The policy-setting committee of the Central Bank of Nigeria (CBN) has raised the monetary policy rate (MPR), which measures interest rate, from 16.5 percent to 17.5 percent to rein in inflation “aggressively”.
In December, Nigeria’s inflation rate fell slightly from 21.47 percent to 21.34 percent.
The monetary policy rate (MPR) is the baseline interest rate in an economy, every other interest rate used within an economy is built on it.
Godwin Emefiele, governor of the apex bank, announced the development to journalists on Tuesday after the committee’s meeting at the CBN headquarters in Abuja.
Emefiele said the MPC was of the view that, although inflation rate moderated marginally in December, the economy remains confronted with the risk of high inflation with adverse consequences on the general standard of living.
He explained that loosening the rate would negate the objective of damping pent-up aggregate demand which fuelled inflation.
“One member voted to increase the MPR by 150 basis points, four members by 50 basis points and seven members by 100 basis points. In summary, MPC voted to raise MPR to 17.5 percent,” the CBN governor said.

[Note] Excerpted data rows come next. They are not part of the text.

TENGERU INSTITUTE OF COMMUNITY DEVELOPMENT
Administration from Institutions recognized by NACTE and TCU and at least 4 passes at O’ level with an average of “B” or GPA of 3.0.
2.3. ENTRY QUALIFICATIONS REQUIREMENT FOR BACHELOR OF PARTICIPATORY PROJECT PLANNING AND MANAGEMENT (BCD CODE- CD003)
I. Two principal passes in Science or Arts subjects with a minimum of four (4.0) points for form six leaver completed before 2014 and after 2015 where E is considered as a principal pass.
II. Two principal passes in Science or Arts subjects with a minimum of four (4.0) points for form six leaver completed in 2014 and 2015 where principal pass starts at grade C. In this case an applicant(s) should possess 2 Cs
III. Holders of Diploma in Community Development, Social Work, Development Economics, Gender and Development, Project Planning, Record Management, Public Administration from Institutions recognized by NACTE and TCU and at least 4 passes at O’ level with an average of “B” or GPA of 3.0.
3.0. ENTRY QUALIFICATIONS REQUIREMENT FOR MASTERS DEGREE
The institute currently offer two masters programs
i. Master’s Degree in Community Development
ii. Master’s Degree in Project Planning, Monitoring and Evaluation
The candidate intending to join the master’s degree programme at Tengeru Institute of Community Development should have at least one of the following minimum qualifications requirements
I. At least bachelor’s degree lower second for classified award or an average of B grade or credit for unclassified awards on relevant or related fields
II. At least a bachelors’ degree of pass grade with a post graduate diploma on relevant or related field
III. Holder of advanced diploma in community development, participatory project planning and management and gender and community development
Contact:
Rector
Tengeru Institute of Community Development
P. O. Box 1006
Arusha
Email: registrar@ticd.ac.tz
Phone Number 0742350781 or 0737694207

Emefiele said the committee also voted to retain the asymmetric corridor at +100 and -700 basis points around the MPR.
In addition, the committee also voted to retain the cash reserve ration (CRR) at 32.5 percent and keep the liquidity ratio at 30 percent.

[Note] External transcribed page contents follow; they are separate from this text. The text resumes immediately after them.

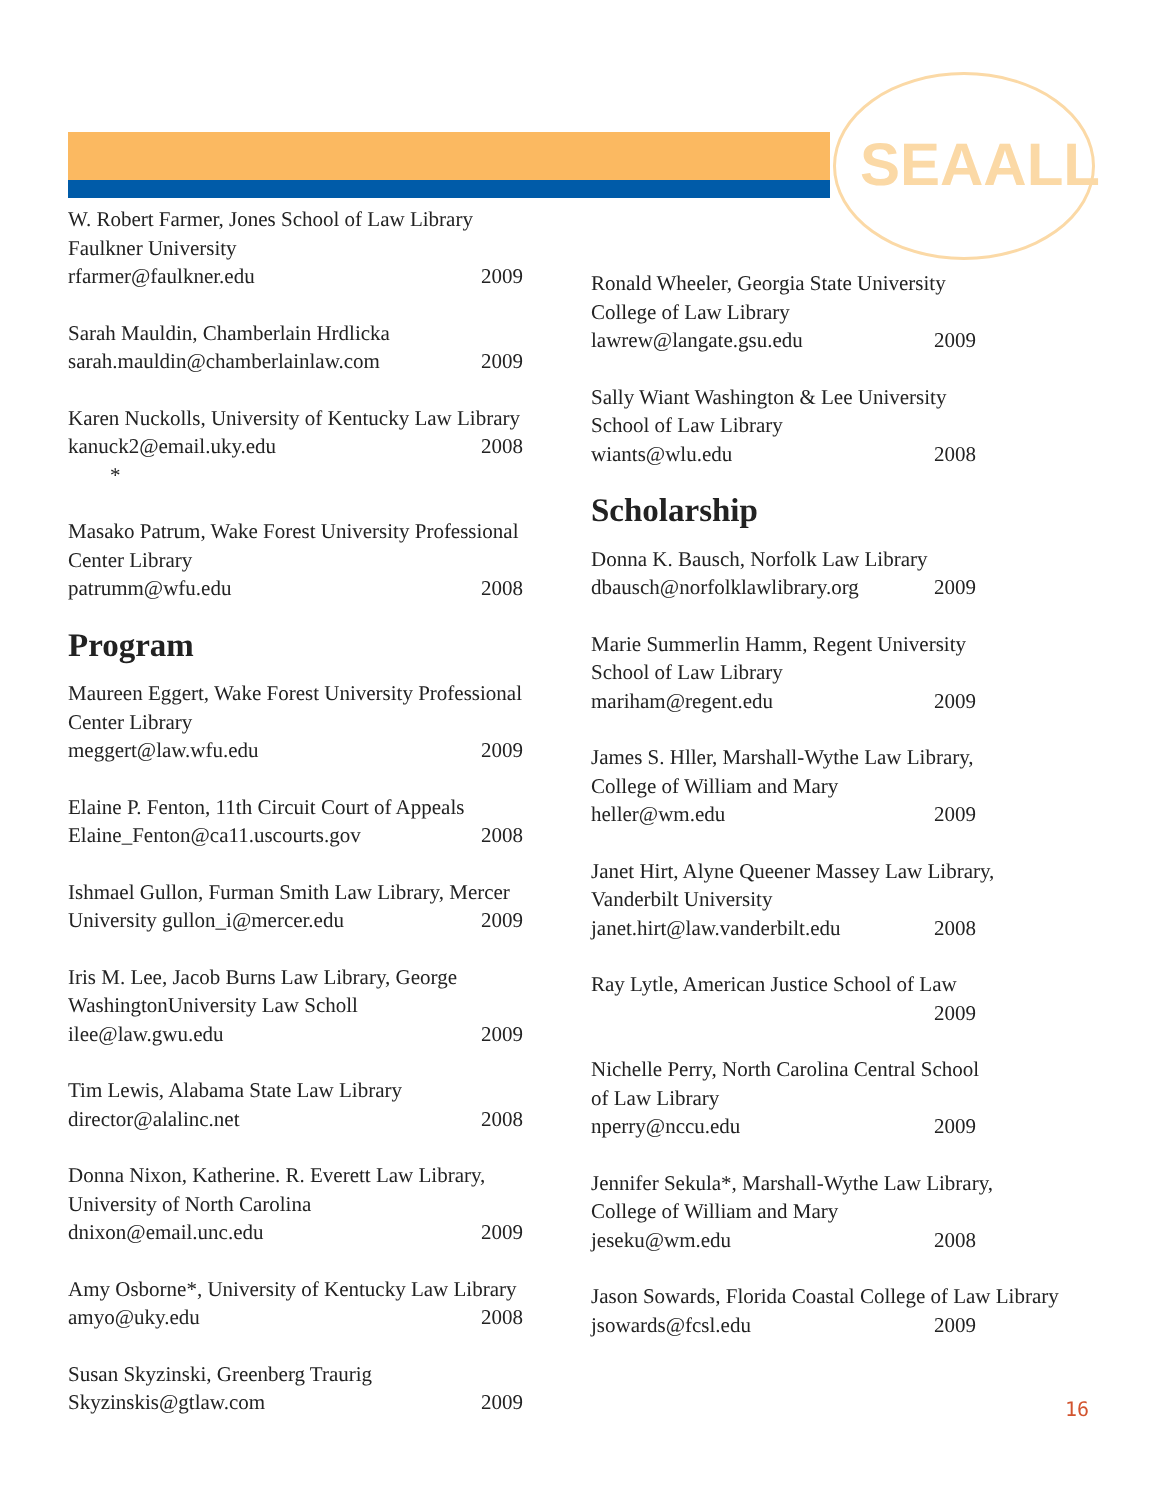SEAALL
W. Robert Farmer, Jones School of Law Library
Faulkner University
rfarmer@faulkner.edu 2009
Sarah Mauldin, Chamberlain Hrdlicka
sarah.mauldin@chamberlainlaw.com 2009
Karen Nuckolls, University of Kentucky Law Library
kanuck2@email.uky.edu
* 2008
Masako Patrum, Wake Forest University Professional Center Library
patrumm@wfu.edu 2008
Program
Maureen Eggert, Wake Forest University Professional Center Library
meggert@law.wfu.edu 2009
Elaine P. Fenton, 11th Circuit Court of Appeals
Elaine_Fenton@ca11.uscourts.gov 2008
Ishmael Gullon, Furman Smith Law Library, Mercer
University gullon_i@mercer.edu 2009
Iris M. Lee, Jacob Burns Law Library, George WashingtonUniversity Law Scholl
ilee@law.gwu.edu 2009
Tim Lewis, Alabama State Law Library
director@alalinc.net 2008
Donna Nixon, Katherine. R. Everett Law Library, University of North Carolina
dnixon@email.unc.edu 2009
Amy Osborne*, University of Kentucky Law Library
amyo@uky.edu 2008
Susan Skyzinski, Greenberg Traurig
Skyzinskis@gtlaw.com 2009
Ronald Wheeler, Georgia State University
College of Law Library
lawrew@langate.gsu.edu 2009
Sally Wiant Washington & Lee University
School of Law Library
wiants@wlu.edu 2008
Scholarship
Donna K. Bausch, Norfolk Law Library
dbausch@norfolklawlibrary.org 2009
Marie Summerlin Hamm, Regent University
School of Law Library
mariham@regent.edu 2009
James S. Hller, Marshall-Wythe Law Library,
College of William and Mary
heller@wm.edu 2009
Janet Hirt, Alyne Queener Massey Law Library,
Vanderbilt University
janet.hirt@law.vanderbilt.edu 2008
Ray Lytle, American Justice School of Law
2009
Nichelle Perry, North Carolina Central School
of Law Library
nperry@nccu.edu 2009
Jennifer Sekula*, Marshall-Wythe Law Library,
College of William and Mary
jeseku@wm.edu 2008
Jason Sowards, Florida Coastal College of Law Library
jsowards@fcsl.edu 2009
16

Speaking on the January 31 deadline for the phasing out of old naira notes, Emefiele insisted that the date remains sacrosanct.
He also said the time given for the deposit of the old naira notes was enough for Nigerians to go to commercial banks and get new notes.
He said: “I don’t have good news for those who feel we should shift the deadline; my apologies,” he said.
“The reason is because 90 days should be enough for those who have the old currency to deposit it in the banks.”